__Records provided__.

____

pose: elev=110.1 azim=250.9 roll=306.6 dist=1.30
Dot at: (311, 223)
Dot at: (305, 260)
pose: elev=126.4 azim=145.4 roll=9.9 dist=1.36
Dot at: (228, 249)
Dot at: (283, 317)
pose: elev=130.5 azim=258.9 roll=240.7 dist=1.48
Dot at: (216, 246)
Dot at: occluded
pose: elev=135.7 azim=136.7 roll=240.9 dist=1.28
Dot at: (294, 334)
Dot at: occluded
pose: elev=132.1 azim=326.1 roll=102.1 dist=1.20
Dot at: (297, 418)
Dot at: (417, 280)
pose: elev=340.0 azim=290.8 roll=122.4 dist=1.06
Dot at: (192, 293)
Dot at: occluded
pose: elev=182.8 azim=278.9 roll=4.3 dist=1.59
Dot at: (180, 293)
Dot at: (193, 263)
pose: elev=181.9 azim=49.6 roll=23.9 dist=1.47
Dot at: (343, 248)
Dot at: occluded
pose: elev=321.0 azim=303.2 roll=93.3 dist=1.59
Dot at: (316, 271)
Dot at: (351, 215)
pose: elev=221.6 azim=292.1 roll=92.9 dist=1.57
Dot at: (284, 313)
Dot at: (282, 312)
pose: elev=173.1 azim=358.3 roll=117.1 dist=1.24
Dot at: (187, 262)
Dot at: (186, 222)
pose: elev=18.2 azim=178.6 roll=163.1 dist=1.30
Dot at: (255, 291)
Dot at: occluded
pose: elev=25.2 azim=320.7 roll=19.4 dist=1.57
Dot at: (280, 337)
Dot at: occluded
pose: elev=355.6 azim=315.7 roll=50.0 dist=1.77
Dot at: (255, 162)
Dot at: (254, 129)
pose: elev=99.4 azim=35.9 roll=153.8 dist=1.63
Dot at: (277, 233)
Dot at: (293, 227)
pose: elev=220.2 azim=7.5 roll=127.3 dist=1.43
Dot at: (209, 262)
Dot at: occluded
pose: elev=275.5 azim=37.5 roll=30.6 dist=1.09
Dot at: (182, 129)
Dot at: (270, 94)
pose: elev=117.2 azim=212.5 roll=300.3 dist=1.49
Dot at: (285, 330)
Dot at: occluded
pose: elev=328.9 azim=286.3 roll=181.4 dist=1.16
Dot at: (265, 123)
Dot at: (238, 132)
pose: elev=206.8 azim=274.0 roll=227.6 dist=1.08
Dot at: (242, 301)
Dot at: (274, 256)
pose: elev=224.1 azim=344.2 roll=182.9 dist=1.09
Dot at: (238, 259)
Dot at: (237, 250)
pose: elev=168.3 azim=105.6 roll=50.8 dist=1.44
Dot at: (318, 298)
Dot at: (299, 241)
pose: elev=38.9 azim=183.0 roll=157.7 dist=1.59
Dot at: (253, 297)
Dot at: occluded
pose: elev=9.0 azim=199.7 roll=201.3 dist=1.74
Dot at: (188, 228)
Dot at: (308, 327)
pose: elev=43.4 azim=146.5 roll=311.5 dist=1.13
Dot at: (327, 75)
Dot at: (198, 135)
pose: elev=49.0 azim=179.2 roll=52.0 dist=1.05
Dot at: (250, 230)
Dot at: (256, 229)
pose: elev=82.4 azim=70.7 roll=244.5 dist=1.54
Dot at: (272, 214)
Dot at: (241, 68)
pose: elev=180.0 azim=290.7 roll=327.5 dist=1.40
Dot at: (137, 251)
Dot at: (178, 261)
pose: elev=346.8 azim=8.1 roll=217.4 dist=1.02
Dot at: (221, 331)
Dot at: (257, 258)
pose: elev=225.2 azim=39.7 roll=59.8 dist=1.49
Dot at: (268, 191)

____

__Exercise requirements__. Copy the listing from the line with "pose: elev=328.9 azim=286.3" through the last line of the listing, keeping every character unchanged.

__Exercise solution__.
pose: elev=328.9 azim=286.3 roll=181.4 dist=1.16
Dot at: (265, 123)
Dot at: (238, 132)
pose: elev=206.8 azim=274.0 roll=227.6 dist=1.08
Dot at: (242, 301)
Dot at: (274, 256)
pose: elev=224.1 azim=344.2 roll=182.9 dist=1.09
Dot at: (238, 259)
Dot at: (237, 250)
pose: elev=168.3 azim=105.6 roll=50.8 dist=1.44
Dot at: (318, 298)
Dot at: (299, 241)
pose: elev=38.9 azim=183.0 roll=157.7 dist=1.59
Dot at: (253, 297)
Dot at: occluded
pose: elev=9.0 azim=199.7 roll=201.3 dist=1.74
Dot at: (188, 228)
Dot at: (308, 327)
pose: elev=43.4 azim=146.5 roll=311.5 dist=1.13
Dot at: (327, 75)
Dot at: (198, 135)
pose: elev=49.0 azim=179.2 roll=52.0 dist=1.05
Dot at: (250, 230)
Dot at: (256, 229)
pose: elev=82.4 azim=70.7 roll=244.5 dist=1.54
Dot at: (272, 214)
Dot at: (241, 68)
pose: elev=180.0 azim=290.7 roll=327.5 dist=1.40
Dot at: (137, 251)
Dot at: (178, 261)
pose: elev=346.8 azim=8.1 roll=217.4 dist=1.02
Dot at: (221, 331)
Dot at: (257, 258)
pose: elev=225.2 azim=39.7 roll=59.8 dist=1.49
Dot at: (268, 191)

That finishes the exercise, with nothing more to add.